O problema não é esse mas um outro:para receber bens e serviços que a autarquia sempre lhe disponibilizou para a sua preparação desportiva invocou a sua condiçõa de amador;para corresponder ao convite da autarquia, desta vez,não invocou a qualidade de profissional mas comportou-se como se o fosse.Espero que autarquia tenha aprendido a lição.

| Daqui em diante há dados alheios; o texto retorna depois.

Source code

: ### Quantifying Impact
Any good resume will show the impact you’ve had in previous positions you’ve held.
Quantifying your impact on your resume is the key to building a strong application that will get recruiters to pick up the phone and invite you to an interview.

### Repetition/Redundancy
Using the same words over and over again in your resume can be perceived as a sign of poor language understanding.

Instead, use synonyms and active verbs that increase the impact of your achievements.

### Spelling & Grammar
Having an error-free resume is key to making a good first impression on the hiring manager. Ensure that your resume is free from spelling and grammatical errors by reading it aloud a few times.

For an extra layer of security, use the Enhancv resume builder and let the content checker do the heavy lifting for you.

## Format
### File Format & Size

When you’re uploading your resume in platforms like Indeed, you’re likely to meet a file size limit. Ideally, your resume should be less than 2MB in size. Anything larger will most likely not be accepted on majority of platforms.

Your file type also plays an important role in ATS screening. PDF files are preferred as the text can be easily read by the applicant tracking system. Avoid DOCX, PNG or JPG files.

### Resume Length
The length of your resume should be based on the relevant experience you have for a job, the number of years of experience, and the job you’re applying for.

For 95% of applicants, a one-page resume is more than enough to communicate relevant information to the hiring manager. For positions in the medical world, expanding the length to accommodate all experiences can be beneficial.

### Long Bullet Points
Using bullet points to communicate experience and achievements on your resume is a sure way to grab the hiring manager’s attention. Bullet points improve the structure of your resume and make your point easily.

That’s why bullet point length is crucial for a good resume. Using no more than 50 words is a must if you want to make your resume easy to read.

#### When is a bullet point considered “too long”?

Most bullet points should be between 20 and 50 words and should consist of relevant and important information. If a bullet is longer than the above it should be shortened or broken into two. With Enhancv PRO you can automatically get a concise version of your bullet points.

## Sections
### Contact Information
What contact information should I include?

Viva Caro Drº JMC, concordo com o que diz e acompanhei de bem perto o problema falando pessoalmente com o Nelson. Gostava de saber em que medida acha que a comissão de atletas pode intervir ?? Se os atletas olímpicos ainda sem grande notariedade / resultados ainda nos poderão ouvir, e não são esses os atingidos pelas suas palavras, já o mesmo não acontece com os "hipotéticos medalhados" uma vez que os agentes / ou como lhe queira chamar tomam conta dos atletas. Talvez o caminho seja tentar sensibilizar os jovens atletas ainda em fase de crescimento desportivo. Mas mais uma vez creio que passa principalmente por uma questão de educação e social. Abraço
Caro Nuno Fernandes.
Obrigado pela sua participação e fico satisfeito por saber que comunga de idênticas preocupações.Creio que a sensibilização que possa ser feita junto dos atletas é muito importante de modo a que se separe aquilo que é legítimo observar como utilização da imagem do atleta para usos comerciais daquilo que são contrapartidas e obrigações que um atleta deve cumprir no âmbito de uma certa responsabilidade social para com a comunidade.Note que reconheço como importante o papel dos chamados agentes,bem como compreendo que os atletas sejam remunerados pela utilização da sua imagem desportiva.Mas também defendo que existe um espaço de obrigação e responsabilidade social que não pode ser reduzido a um mero pagamento de serviços.O caso que referi,a meu ver,inclue-se precisamente neste último tipo.
Um abraço para si.
Caro JMC
Para mim o último culpado é o atleta.
Quanto à CAO recomendo que, antes das consequências, ataque decididamente as causas.
Uma visita a Lausanne também me parece recomendável.